#### [PROBLEM DETAILS]
Any images in the records should be skipped; transcribe the rest exactly.

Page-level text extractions
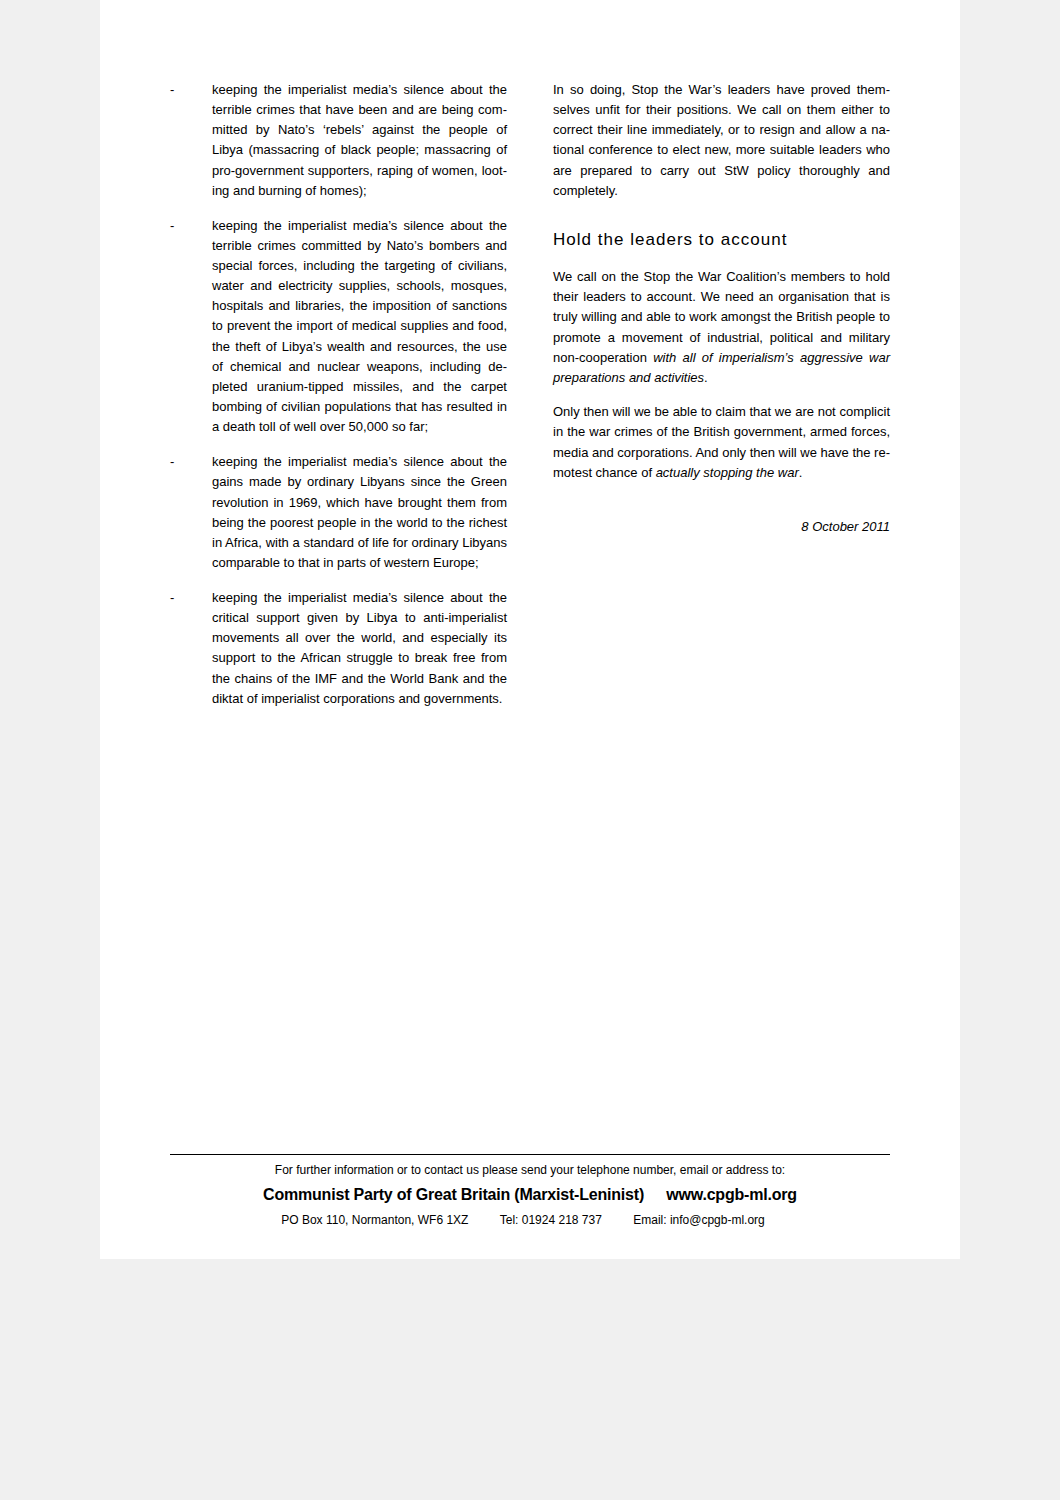keeping the imperialist media’s silence about the terrible crimes that have been and are being committed by Nato’s ‘rebels’ against the people of Libya (massacring of black people; massacring of pro-government supporters, raping of women, looting and burning of homes);
keeping the imperialist media’s silence about the terrible crimes committed by Nato’s bombers and special forces, including the targeting of civilians, water and electricity supplies, schools, mosques, hospitals and libraries, the imposition of sanctions to prevent the import of medical supplies and food, the theft of Libya’s wealth and resources, the use of chemical and nuclear weapons, including depleted uranium-tipped missiles, and the carpet bombing of civilian populations that has resulted in a death toll of well over 50,000 so far;
keeping the imperialist media’s silence about the gains made by ordinary Libyans since the Green revolution in 1969, which have brought them from being the poorest people in the world to the richest in Africa, with a standard of life for ordinary Libyans comparable to that in parts of western Europe;
keeping the imperialist media’s silence about the critical support given by Libya to anti-imperialist movements all over the world, and especially its support to the African struggle to break free from the chains of the IMF and the World Bank and the diktat of imperialist corporations and governments.
In so doing, Stop the War’s leaders have proved themselves unfit for their positions. We call on them either to correct their line immediately, or to resign and allow a national conference to elect new, more suitable leaders who are prepared to carry out StW policy thoroughly and completely.
Hold the leaders to account
We call on the Stop the War Coalition’s members to hold their leaders to account. We need an organisation that is truly willing and able to work amongst the British people to promote a movement of industrial, political and military non-cooperation with all of imperialism’s aggressive war preparations and activities.
Only then will we be able to claim that we are not complicit in the war crimes of the British government, armed forces, media and corporations. And only then will we have the remotest chance of actually stopping the war.
8 October 2011
For further information or to contact us please send your telephone number, email or address to:
Communist Party of Great Britain (Marxist-Leninist) www.cpgb-ml.org
PO Box 110, Normanton, WF6 1XZ Tel: 01924 218 737 Email: info@cpgb-ml.org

#### [OUTPUT FOR THIS EXERCISE]
keeping the imperialist media’s silence about the terrible crimes that have been and are being committed by Nato’s ‘rebels’ against the people of Libya (massacring of black people; massacring of pro-government supporters, raping of women, looting and burning of homes);
keeping the imperialist media’s silence about the terrible crimes committed by Nato’s bombers and special forces, including the targeting of civilians, water and electricity supplies, schools, mosques, hospitals and libraries, the imposition of sanctions to prevent the import of medical supplies and food, the theft of Libya’s wealth and resources, the use of chemical and nuclear weapons, including depleted uranium-tipped missiles, and the carpet bombing of civilian populations that has resulted in a death toll of well over 50,000 so far;
keeping the imperialist media’s silence about the gains made by ordinary Libyans since the Green revolution in 1969, which have brought them from being the poorest people in the world to the richest in Africa, with a standard of life for ordinary Libyans comparable to that in parts of western Europe;
keeping the imperialist media’s silence about the critical support given by Libya to anti-imperialist movements all over the world, and especially its support to the African struggle to break free from the chains of the IMF and the World Bank and the diktat of imperialist corporations and governments.
In so doing, Stop the War’s leaders have proved themselves unfit for their positions. We call on them either to correct their line immediately, or to resign and allow a national conference to elect new, more suitable leaders who are prepared to carry out StW policy thoroughly and completely.
Hold the leaders to account
We call on the Stop the War Coalition’s members to hold their leaders to account. We need an organisation that is truly willing and able to work amongst the British people to promote a movement of industrial, political and military non-cooperation with all of imperialism’s aggressive war preparations and activities.
Only then will we be able to claim that we are not complicit in the war crimes of the British government, armed forces, media and corporations. And only then will we have the remotest chance of actually stopping the war.
8 October 2011
For further information or to contact us please send your telephone number, email or address to:
Communist Party of Great Britain (Marxist-Leninist) www.cpgb-ml.org
PO Box 110, Normanton, WF6 1XZ Tel: 01924 218 737 Email: info@cpgb-ml.org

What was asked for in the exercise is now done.